Regulations are written yearly by the thousands of pages, read by few, and understood by no one. This is done intentionally to keep the peasants humble and to harass the people. It is used as a political tool for selective prosecution. Regulations can favor certain industries while destroying others, providing great accumulation of wealth for the beneficiaries.
Exemption from prosecution of some while others are pursued has destroyed many good industries and companies. Prosecution in the administrative courts requires great sums of money for self-defense. Juries are not available, and one is considered guilty until proven otherwise. Tragically, economic conditions usually prompt the businessman to pay the fine, regardless of its unfairness, to save legal costs. Fighting the system through political reform is not even a serious consideration. Those who would consider such a struggle are ridiculed as idealistic and unrealistic. A powerful political action committee and a shrewd lobbyist are today considered the best investments. Since we have lived with massive bureaucracy for over fifty years, most citizens, uneducated in the ways of equal rights, justice, and freedom, are unaware of another system. By writing regulations with the force of law and administrative justice, interpretations, and enforcement of these laws, the judiciary “rulers” have made a mockery of Article 1, Section 1 of the Constitution.
Whether it’s in the regular courts or the administrative courts, judges who grew up under the welfare ethic, rarely concern themselves with the right to own and control the fruits of one’s own labor.

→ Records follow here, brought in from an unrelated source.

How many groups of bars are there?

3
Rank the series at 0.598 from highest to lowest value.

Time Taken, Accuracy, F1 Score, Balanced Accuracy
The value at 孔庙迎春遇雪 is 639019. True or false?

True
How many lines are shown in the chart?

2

The “right of society,” as they see it, precludes what they claim is a narrow self interest-the individual.
Spooner argues eloquently for the right of the jury to pass final judgment on all laws, the moral intent of the law, the constitutionality of the law, the facts of the case, and the moral intent of the accused. Spooner’s argument for allowing such responsibility to rest with the accused peers is that delegating responsibility only to the representatives in Washington was fraught with danger. He was convinced that removal of our representatives in the next election was not sufficient to protect the people from unwise and meddling legislation.

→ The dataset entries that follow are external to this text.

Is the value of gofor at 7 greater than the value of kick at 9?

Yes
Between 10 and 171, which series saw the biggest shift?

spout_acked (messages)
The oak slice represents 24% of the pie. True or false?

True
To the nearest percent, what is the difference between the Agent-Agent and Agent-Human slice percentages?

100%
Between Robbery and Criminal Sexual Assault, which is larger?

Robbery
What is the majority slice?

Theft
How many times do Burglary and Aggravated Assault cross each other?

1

If we had heeded the admonitions of Lysander Spooner, we would not be faced with this crisis. Spooner begins his essay on trial by jury by clearly stating the importance of the jury’s responsibility to judge the law as well as the facts in the case before them:
For more than six-hundred years, that is, since the Magna Carta, in 1215, there has been no clearer principle of English or American constitutional law, than that, in criminal cases. It is not only the right and duty of juries to judge what are the facts, what is the law, and what was the moral intent of the accused; but it is also their right and their primary and paramount duty to judge the justice of the law and to hold all laws invalid, that are in their opinion, unjust or oppressive, and all persons guiltless in violating or resisting the execution of such laws.
Spooner was highly critical of the phrase “according to the evidence” in the oath of jurors, claiming it violated the classical common law. He states:
If the government can dictate the evidence, and require the jury to decide according to that evidence, it necessarily dictates the conclusion to which they must arrive. In that case the trial is really a trial by the government, not by the jury. The jury cannot try an issue unless they determine what evidence shall be admitted. The ancient oath, it will be observed, says nothing about ‘according to the evidence.’

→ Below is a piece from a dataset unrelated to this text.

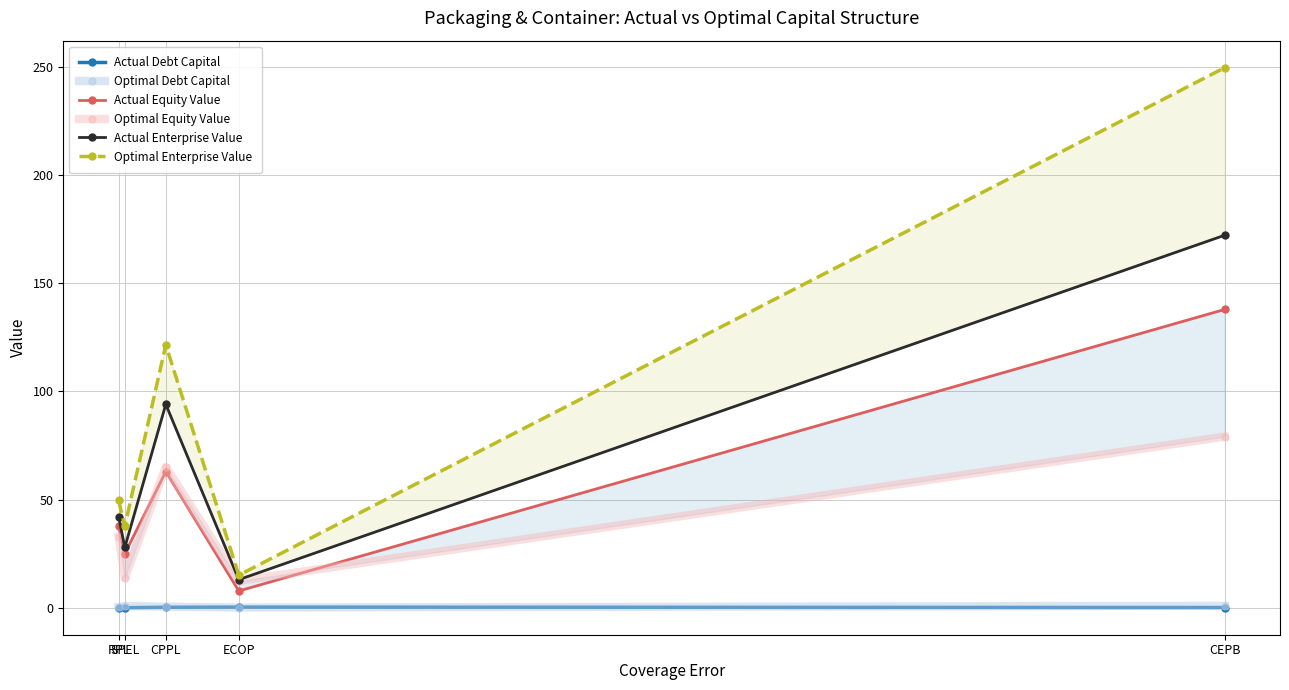

Which category has the highest value across all series?

CEPB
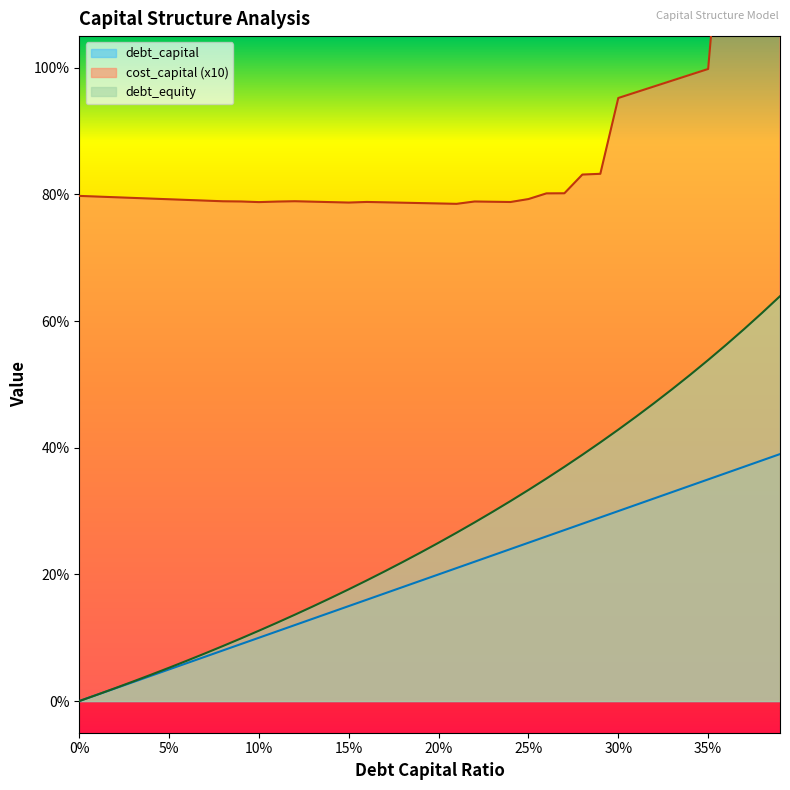

What is the difference between the maximum and minimum values in the cost_capital series?

0.6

If a law is assumed to be correct constitutionally and morally merely because it’s a law written by our chosen representative, the government can give itself dictatorial powers. And that’s exactly what has happened with the massive powers delegated to the President under the Emergency Powers Act-power sitting there to be grabbed and used at the hint of a crisis.
Spooner saw the jury as the last guard against such usurpation of the people’s rights. Sadly, that protection is just about gone. It is up to us to restore the principle of trial by jury to its rightful place of importance.